Charlotte observer, book reviews, Susan Wells, A game called Salisbury, snubbed?
There is a rumor circulating that the Charlotte Observer has snubbed Susan Wells, penname Susan Barringer Wells. Susan has written a new book, “A Game Called Salisbury.” The book is about the murder of the Lyerly Family in 1906 and the subsequent arrest and later lynching of 3 sharecroppers. The book is also about racial attitudes in the south and the nation. There is a Charlotte connection beyond any racial aspects. The 3 prisoners were brought to Charlotte for their safety before the trial was to begin. After their return to the Rowan County jail, an angry mob, stirred up by outsiders, lynched the 3 men.
Book signings have been taking place all over the state and the Greensboro Daily News, The Asheville Citizen and Salisbury Post have written articles about Susan and the book. With the involvement of the Mecklenburg County Jail in the story and Susan’s ancestral roots going back over 250 years all around Charlotte, one would think that sufficient to warrant coverage. Is there some other reason? Is this just a unjustified rumor? Are there still remnants of racism in Charlotte? Charlotte Observer, do you have a response?



I really appreciate thIS publicity!
Incidentally, I am proud of the response to my book and reviews (pasted below), posted by reputable writers/educators, Tex Wood and Rob Neufeld. I am hoping that these reviews, the integrity of my research, and the positive response from the general public will begin to break down some of the barriers the book faces as a “self-published” work.
Below are Wood’s review and a link to Neufeld’s at Asheville Citizen-Times’ . Also see professor Glenda Gilmore’s, found on the back cover.

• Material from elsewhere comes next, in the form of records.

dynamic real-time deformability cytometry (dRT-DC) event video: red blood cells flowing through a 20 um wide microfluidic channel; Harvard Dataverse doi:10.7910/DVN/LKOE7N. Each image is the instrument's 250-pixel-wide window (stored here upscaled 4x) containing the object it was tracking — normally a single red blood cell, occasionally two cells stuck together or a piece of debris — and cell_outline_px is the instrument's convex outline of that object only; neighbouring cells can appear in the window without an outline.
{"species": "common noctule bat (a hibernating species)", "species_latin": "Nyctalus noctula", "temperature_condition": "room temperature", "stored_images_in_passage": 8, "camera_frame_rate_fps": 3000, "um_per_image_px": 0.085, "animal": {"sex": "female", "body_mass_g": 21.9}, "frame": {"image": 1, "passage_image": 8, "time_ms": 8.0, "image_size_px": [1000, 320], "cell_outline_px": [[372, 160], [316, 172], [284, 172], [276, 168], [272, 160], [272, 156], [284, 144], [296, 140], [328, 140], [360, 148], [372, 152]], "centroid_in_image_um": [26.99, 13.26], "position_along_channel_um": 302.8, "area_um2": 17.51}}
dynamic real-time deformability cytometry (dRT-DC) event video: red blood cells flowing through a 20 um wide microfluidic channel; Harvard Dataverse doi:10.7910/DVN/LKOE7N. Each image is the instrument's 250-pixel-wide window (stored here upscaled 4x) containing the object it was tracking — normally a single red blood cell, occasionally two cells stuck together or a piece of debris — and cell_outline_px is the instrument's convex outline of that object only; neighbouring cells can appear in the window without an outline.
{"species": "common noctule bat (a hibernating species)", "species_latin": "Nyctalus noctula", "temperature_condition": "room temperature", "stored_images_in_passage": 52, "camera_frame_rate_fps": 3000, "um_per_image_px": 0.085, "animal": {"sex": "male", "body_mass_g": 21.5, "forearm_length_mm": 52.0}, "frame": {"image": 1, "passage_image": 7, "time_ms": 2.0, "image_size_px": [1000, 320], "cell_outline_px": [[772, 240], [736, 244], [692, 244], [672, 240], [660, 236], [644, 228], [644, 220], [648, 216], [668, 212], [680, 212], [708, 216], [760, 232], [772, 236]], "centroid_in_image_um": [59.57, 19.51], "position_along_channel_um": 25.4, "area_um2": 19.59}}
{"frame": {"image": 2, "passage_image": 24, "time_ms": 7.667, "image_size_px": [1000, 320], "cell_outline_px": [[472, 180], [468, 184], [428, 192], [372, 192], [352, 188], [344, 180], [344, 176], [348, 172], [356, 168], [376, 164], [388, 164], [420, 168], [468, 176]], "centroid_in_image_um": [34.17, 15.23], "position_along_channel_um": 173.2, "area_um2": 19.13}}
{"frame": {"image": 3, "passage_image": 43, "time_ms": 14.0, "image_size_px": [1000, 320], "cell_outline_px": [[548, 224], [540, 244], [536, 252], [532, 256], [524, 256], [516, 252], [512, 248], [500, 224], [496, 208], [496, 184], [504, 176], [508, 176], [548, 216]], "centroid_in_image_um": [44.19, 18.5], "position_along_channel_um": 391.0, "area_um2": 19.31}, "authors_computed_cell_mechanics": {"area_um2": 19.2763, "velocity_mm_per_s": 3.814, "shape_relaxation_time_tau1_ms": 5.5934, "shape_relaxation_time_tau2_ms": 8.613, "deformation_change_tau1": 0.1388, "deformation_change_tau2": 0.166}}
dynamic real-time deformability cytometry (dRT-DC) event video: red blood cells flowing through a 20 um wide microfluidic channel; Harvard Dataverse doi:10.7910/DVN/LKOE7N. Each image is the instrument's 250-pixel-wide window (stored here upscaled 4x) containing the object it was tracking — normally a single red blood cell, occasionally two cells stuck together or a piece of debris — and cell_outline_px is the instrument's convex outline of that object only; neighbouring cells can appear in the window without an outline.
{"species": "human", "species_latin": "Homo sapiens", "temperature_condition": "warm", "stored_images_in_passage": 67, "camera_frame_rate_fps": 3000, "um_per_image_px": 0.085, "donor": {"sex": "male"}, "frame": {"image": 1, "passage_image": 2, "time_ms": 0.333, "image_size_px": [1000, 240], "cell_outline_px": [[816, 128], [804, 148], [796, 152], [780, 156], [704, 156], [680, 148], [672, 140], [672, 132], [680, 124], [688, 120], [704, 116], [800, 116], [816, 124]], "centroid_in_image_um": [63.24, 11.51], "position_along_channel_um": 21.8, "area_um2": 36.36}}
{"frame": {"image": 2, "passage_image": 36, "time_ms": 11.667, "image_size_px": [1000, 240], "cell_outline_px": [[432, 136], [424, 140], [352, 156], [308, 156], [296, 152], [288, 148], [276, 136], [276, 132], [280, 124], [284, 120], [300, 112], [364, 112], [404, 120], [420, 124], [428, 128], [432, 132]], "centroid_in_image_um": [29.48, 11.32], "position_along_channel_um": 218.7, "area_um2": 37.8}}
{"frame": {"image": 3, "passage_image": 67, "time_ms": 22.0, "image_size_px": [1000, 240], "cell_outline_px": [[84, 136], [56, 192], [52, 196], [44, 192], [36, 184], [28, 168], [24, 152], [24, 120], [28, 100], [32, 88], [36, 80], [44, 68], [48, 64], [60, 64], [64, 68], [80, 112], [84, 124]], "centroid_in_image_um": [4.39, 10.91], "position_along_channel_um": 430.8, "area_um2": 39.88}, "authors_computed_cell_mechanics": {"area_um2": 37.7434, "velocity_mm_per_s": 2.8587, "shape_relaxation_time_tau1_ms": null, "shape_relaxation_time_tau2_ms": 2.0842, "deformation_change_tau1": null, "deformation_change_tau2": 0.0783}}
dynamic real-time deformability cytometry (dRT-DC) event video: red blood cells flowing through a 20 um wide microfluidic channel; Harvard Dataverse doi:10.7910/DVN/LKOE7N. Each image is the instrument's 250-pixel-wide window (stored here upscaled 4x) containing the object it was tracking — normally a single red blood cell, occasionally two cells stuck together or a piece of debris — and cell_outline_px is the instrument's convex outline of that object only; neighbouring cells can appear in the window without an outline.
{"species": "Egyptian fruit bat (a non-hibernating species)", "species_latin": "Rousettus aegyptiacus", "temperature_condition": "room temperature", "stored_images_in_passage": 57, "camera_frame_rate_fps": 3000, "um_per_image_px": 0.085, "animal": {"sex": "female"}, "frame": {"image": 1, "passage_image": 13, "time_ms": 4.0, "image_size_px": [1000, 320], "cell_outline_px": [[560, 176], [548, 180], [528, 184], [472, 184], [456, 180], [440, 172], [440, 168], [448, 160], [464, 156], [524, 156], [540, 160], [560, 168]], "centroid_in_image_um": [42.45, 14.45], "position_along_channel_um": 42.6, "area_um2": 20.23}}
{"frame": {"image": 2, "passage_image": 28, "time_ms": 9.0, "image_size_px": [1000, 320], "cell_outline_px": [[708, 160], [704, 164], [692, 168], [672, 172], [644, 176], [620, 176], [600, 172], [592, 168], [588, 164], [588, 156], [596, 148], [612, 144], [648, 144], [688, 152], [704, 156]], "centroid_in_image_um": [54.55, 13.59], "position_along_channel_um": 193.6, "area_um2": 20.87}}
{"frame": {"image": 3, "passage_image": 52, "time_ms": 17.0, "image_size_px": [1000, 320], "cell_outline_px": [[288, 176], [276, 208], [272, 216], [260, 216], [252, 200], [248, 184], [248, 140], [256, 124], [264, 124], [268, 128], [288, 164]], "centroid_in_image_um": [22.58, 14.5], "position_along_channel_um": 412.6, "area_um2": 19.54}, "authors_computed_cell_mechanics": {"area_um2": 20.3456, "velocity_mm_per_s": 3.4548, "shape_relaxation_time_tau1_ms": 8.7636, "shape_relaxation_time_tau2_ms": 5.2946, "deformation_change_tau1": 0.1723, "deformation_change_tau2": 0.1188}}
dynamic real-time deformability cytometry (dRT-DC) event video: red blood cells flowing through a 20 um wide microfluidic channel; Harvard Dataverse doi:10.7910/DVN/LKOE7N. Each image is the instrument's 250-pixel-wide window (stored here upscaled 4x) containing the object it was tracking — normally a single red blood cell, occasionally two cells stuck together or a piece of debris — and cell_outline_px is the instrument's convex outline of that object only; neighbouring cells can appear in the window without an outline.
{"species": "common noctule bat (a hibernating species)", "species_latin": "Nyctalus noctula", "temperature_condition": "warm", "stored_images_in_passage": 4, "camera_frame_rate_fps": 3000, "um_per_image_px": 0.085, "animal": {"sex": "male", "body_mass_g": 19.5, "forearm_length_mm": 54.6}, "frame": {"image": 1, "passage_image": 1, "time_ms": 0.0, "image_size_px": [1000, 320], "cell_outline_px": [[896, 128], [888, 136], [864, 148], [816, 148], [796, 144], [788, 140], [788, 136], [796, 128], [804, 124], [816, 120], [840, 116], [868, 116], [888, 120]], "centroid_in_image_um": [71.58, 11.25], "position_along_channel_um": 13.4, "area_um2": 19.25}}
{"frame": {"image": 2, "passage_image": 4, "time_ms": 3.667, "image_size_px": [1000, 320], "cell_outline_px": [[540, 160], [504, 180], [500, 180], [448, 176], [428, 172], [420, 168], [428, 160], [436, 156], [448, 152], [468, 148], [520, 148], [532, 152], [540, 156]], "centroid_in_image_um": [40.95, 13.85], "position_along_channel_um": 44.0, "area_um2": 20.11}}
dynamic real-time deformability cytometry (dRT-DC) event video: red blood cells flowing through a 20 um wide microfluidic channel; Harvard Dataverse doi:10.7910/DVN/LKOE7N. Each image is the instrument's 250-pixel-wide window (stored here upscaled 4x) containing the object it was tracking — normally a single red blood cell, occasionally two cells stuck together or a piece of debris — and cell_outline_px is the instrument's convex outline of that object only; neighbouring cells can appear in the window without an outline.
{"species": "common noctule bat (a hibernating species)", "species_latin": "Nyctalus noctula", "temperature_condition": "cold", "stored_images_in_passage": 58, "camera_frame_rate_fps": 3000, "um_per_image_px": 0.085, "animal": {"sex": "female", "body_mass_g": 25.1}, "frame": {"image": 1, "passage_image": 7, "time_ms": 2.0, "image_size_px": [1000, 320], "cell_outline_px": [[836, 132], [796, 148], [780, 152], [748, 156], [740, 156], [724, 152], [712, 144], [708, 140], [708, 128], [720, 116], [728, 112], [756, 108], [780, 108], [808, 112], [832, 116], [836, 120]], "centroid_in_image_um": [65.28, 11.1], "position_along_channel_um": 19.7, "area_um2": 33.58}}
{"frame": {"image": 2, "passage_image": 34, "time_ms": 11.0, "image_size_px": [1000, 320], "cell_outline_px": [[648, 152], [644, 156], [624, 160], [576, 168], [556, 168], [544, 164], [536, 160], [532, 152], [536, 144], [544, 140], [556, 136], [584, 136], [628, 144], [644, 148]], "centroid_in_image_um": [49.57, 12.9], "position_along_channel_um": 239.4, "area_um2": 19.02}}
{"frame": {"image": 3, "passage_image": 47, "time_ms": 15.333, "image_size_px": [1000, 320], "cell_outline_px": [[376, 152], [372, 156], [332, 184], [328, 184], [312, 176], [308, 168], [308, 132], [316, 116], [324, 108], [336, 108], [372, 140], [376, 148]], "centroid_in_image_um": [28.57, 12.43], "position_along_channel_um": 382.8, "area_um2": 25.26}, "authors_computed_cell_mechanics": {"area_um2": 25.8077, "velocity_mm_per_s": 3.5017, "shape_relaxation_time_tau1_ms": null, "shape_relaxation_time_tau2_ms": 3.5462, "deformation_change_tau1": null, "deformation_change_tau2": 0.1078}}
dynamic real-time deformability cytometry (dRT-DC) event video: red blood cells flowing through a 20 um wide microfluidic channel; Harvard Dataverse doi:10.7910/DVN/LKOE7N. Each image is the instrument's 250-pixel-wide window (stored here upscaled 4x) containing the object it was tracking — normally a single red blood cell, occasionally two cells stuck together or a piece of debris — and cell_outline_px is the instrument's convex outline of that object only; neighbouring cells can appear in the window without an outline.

Posted on February 27, 2008.
Professor George Tex Wood of Southern West Virginia Community and Technical College has provided a review of “A Game Called Salisbury”, the new book by Susan Barringer Wells:
“…Faulknerian in its revelations and observations of human nature, clearly spotlighting the question of real responsibility not just for active human evil, but also for spawning its activity. Those PEOPLE in the media (not some amorphous Media) are held to account. I doubt they’ll appreciate seeing that fact bared, so I doubt we’ll see many reviews of this thorough indictment. Wells shows us that lynchings were (and are) the tip of the iceburg, the cruel result of calculated manipulation of our base human natures and our cowardliness in not confronting evil when we see it, either now or then.
While this book lacks Twain’s humor, it rivals his incisiveness.”
http://citizen-times.com/apps/pbcs.dll/article?AID=200880215129&template=printart
CITIZEN-TIMES.com
Author does dogged detective work about a family murder
Rob Neufeld
Columnist
February 17, 2008 12:15 am
“One of the most chilling recent books about local history comes to our eyes via self-publication. In “A Game Called Salisbury” (Infinity Publishing), Susan Barringer Wells presents the story of a series of murders and retributive lynchings that had taken place within her family a century ago.
The book is exhaustively researched and compellingly related. To be passionate about a subject is one thing; to tell the story in a fresh and focused way, as Wells does, is a rarer achievement.”